Collection entries:

· · · ·

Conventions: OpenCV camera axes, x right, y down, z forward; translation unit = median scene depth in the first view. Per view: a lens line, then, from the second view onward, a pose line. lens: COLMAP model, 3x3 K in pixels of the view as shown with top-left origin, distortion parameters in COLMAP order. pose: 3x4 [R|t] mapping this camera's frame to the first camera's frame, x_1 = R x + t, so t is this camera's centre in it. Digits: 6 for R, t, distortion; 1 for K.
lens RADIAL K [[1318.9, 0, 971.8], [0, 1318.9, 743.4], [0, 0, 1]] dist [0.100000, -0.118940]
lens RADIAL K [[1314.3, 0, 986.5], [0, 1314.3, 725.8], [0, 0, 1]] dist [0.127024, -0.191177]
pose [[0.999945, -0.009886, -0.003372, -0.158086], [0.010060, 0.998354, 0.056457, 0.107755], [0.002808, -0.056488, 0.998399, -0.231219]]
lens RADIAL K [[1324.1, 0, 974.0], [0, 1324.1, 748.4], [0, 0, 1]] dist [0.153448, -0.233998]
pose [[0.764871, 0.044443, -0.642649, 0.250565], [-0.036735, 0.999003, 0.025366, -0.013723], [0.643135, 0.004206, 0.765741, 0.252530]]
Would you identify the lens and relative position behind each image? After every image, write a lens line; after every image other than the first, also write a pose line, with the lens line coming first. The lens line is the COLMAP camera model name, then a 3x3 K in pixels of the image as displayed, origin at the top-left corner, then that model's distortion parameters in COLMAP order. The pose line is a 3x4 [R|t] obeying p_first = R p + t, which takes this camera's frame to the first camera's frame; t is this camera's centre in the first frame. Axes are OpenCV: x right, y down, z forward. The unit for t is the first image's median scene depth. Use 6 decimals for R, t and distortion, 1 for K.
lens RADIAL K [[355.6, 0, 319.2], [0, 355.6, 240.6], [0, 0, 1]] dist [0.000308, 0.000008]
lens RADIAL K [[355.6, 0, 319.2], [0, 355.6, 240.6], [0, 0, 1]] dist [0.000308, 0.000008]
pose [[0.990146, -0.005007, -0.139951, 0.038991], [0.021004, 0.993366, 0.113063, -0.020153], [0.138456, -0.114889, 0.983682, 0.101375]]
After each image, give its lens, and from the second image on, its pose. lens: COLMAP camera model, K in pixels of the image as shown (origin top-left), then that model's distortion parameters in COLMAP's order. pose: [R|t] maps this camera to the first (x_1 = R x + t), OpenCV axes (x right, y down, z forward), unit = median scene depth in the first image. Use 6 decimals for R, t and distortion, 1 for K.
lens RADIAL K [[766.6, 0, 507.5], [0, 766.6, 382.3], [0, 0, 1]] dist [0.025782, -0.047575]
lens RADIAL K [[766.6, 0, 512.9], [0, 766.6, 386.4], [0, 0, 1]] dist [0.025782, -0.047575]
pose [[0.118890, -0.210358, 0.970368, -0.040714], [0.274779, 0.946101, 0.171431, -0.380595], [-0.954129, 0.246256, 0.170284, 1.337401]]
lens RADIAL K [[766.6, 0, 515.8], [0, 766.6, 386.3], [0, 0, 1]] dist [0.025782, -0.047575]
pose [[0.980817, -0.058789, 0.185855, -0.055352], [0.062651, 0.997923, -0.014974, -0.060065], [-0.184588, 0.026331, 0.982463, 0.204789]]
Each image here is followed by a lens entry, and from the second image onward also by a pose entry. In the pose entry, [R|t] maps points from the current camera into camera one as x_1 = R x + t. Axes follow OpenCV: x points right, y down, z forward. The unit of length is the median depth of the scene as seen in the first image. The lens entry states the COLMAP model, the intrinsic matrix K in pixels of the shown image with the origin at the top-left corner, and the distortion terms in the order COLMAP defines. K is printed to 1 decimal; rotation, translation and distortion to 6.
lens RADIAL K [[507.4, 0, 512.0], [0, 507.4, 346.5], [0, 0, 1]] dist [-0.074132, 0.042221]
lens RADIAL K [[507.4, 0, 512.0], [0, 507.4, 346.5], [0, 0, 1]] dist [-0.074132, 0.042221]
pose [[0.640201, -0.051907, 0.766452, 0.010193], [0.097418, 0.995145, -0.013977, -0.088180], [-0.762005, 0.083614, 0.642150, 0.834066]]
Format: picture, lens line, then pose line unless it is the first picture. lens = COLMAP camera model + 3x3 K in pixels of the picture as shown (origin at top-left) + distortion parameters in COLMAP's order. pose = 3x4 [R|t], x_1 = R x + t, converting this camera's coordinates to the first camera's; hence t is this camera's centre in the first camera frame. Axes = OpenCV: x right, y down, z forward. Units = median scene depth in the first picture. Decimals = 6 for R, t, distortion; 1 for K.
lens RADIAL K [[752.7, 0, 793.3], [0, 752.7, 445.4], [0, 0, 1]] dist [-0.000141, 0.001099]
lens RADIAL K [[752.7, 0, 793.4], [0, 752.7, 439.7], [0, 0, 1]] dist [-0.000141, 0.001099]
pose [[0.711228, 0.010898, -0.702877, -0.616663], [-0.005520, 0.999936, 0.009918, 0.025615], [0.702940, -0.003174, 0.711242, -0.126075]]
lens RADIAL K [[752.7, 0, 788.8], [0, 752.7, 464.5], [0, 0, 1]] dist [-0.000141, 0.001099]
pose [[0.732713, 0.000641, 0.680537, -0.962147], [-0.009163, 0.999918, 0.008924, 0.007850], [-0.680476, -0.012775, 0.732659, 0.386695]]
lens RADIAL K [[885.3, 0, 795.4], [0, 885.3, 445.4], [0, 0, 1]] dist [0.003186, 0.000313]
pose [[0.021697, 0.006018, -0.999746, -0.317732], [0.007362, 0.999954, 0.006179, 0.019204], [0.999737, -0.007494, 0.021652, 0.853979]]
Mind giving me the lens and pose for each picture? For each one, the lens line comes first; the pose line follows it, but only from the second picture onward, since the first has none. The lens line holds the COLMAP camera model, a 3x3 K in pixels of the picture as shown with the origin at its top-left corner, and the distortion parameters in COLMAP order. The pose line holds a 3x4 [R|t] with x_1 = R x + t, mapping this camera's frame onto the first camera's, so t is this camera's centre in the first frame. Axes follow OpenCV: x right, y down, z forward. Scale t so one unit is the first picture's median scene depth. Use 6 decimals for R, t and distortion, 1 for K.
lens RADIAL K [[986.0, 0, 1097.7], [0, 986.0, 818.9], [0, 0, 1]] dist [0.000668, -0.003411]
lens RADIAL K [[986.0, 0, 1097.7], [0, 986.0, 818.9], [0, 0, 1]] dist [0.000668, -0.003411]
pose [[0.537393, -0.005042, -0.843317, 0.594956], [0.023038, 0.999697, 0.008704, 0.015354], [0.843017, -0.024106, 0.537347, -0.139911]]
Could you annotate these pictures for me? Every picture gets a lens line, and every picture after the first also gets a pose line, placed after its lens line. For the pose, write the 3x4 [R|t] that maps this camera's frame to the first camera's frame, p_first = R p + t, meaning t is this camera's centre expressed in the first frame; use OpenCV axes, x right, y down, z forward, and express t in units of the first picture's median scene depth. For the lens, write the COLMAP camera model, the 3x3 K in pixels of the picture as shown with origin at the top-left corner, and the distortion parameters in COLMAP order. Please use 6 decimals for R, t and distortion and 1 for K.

· · · ·

• [Your instructions]: The records above are to be duplicated word for word.

• [Result]:
Conventions: OpenCV camera axes, x right, y down, z forward; translation unit = median scene depth in the first view. Per view: a lens line, then, from the second view onward, a pose line. lens: COLMAP model, 3x3 K in pixels of the view as shown with top-left origin, distortion parameters in COLMAP order. pose: 3x4 [R|t] mapping this camera's frame to the first camera's frame, x_1 = R x + t, so t is this camera's centre in it. Digits: 6 for R, t, distortion; 1 for K.
lens RADIAL K [[1318.9, 0, 971.8], [0, 1318.9, 743.4], [0, 0, 1]] dist [0.100000, -0.118940]
lens RADIAL K [[1314.3, 0, 986.5], [0, 1314.3, 725.8], [0, 0, 1]] dist [0.127024, -0.191177]
pose [[0.999945, -0.009886, -0.003372, -0.158086], [0.010060, 0.998354, 0.056457, 0.107755], [0.002808, -0.056488, 0.998399, -0.231219]]
lens RADIAL K [[1324.1, 0, 974.0], [0, 1324.1, 748.4], [0, 0, 1]] dist [0.153448, -0.233998]
pose [[0.764871, 0.044443, -0.642649, 0.250565], [-0.036735, 0.999003, 0.025366, -0.013723], [0.643135, 0.004206, 0.765741, 0.252530]]
Would you identify the lens and relative position behind each image? After every image, write a lens line; after every image other than the first, also write a pose line, with the lens line coming first. The lens line is the COLMAP camera model name, then a 3x3 K in pixels of the image as displayed, origin at the top-left corner, then that model's distortion parameters in COLMAP order. The pose line is a 3x4 [R|t] obeying p_first = R p + t, which takes this camera's frame to the first camera's frame; t is this camera's centre in the first frame. Axes are OpenCV: x right, y down, z forward. The unit for t is the first image's median scene depth. Use 6 decimals for R, t and distortion, 1 for K.
lens RADIAL K [[355.6, 0, 319.2], [0, 355.6, 240.6], [0, 0, 1]] dist [0.000308, 0.000008]
lens RADIAL K [[355.6, 0, 319.2], [0, 355.6, 240.6], [0, 0, 1]] dist [0.000308, 0.000008]
pose [[0.990146, -0.005007, -0.139951, 0.038991], [0.021004, 0.993366, 0.113063, -0.020153], [0.138456, -0.114889, 0.983682, 0.101375]]
After each image, give its lens, and from the second image on, its pose. lens: COLMAP camera model, K in pixels of the image as shown (origin top-left), then that model's distortion parameters in COLMAP's order. pose: [R|t] maps this camera to the first (x_1 = R x + t), OpenCV axes (x right, y down, z forward), unit = median scene depth in the first image. Use 6 decimals for R, t and distortion, 1 for K.
lens RADIAL K [[766.6, 0, 507.5], [0, 766.6, 382.3], [0, 0, 1]] dist [0.025782, -0.047575]
lens RADIAL K [[766.6, 0, 512.9], [0, 766.6, 386.4], [0, 0, 1]] dist [0.025782, -0.047575]
pose [[0.118890, -0.210358, 0.970368, -0.040714], [0.274779, 0.946101, 0.171431, -0.380595], [-0.954129, 0.246256, 0.170284, 1.337401]]
lens RADIAL K [[766.6, 0, 515.8], [0, 766.6, 386.3], [0, 0, 1]] dist [0.025782, -0.047575]
pose [[0.980817, -0.058789, 0.185855, -0.055352], [0.062651, 0.997923, -0.014974, -0.060065], [-0.184588, 0.026331, 0.982463, 0.204789]]
Each image here is followed by a lens entry, and from the second image onward also by a pose entry. In the pose entry, [R|t] maps points from the current camera into camera one as x_1 = R x + t. Axes follow OpenCV: x points right, y down, z forward. The unit of length is the median depth of the scene as seen in the first image. The lens entry states the COLMAP model, the intrinsic matrix K in pixels of the shown image with the origin at the top-left corner, and the distortion terms in the order COLMAP defines. K is printed to 1 decimal; rotation, translation and distortion to 6.
lens RADIAL K [[507.4, 0, 512.0], [0, 507.4, 346.5], [0, 0, 1]] dist [-0.074132, 0.042221]
lens RADIAL K [[507.4, 0, 512.0], [0, 507.4, 346.5], [0, 0, 1]] dist [-0.074132, 0.042221]
pose [[0.640201, -0.051907, 0.766452, 0.010193], [0.097418, 0.995145, -0.013977, -0.088180], [-0.762005, 0.083614, 0.642150, 0.834066]]
Format: picture, lens line, then pose line unless it is the first picture. lens = COLMAP camera model + 3x3 K in pixels of the picture as shown (origin at top-left) + distortion parameters in COLMAP's order. pose = 3x4 [R|t], x_1 = R x + t, converting this camera's coordinates to the first camera's; hence t is this camera's centre in the first camera frame. Axes = OpenCV: x right, y down, z forward. Units = median scene depth in the first picture. Decimals = 6 for R, t, distortion; 1 for K.
lens RADIAL K [[752.7, 0, 793.3], [0, 752.7, 445.4], [0, 0, 1]] dist [-0.000141, 0.001099]
lens RADIAL K [[752.7, 0, 793.4], [0, 752.7, 439.7], [0, 0, 1]] dist [-0.000141, 0.001099]
pose [[0.711228, 0.010898, -0.702877, -0.616663], [-0.005520, 0.999936, 0.009918, 0.025615], [0.702940, -0.003174, 0.711242, -0.126075]]
lens RADIAL K [[752.7, 0, 788.8], [0, 752.7, 464.5], [0, 0, 1]] dist [-0.000141, 0.001099]
pose [[0.732713, 0.000641, 0.680537, -0.962147], [-0.009163, 0.999918, 0.008924, 0.007850], [-0.680476, -0.012775, 0.732659, 0.386695]]
lens RADIAL K [[885.3, 0, 795.4], [0, 885.3, 445.4], [0, 0, 1]] dist [0.003186, 0.000313]
pose [[0.021697, 0.006018, -0.999746, -0.317732], [0.007362, 0.999954, 0.006179, 0.019204], [0.999737, -0.007494, 0.021652, 0.853979]]
Mind giving me the lens and pose for each picture? For each one, the lens line comes first; the pose line follows it, but only from the second picture onward, since the first has none. The lens line holds the COLMAP camera model, a 3x3 K in pixels of the picture as shown with the origin at its top-left corner, and the distortion parameters in COLMAP order. The pose line holds a 3x4 [R|t] with x_1 = R x + t, mapping this camera's frame onto the first camera's, so t is this camera's centre in the first frame. Axes follow OpenCV: x right, y down, z forward. Scale t so one unit is the first picture's median scene depth. Use 6 decimals for R, t and distortion, 1 for K.
lens RADIAL K [[986.0, 0, 1097.7], [0, 986.0, 818.9], [0, 0, 1]] dist [0.000668, -0.003411]
lens RADIAL K [[986.0, 0, 1097.7], [0, 986.0, 818.9], [0, 0, 1]] dist [0.000668, -0.003411]
pose [[0.537393, -0.005042, -0.843317, 0.594956], [0.023038, 0.999697, 0.008704, 0.015354], [0.843017, -0.024106, 0.537347, -0.139911]]
Could you annotate these pictures for me? Every picture gets a lens line, and every picture after the first also gets a pose line, placed after its lens line. For the pose, write the 3x4 [R|t] that maps this camera's frame to the first camera's frame, p_first = R p + t, meaning t is this camera's centre expressed in the first frame; use OpenCV axes, x right, y down, z forward, and express t in units of the first picture's median scene depth. For the lens, write the COLMAP camera model, the 3x3 K in pixels of the picture as shown with origin at the top-left corner, and the distortion parameters in COLMAP order. Please use 6 decimals for R, t and distortion and 1 for K.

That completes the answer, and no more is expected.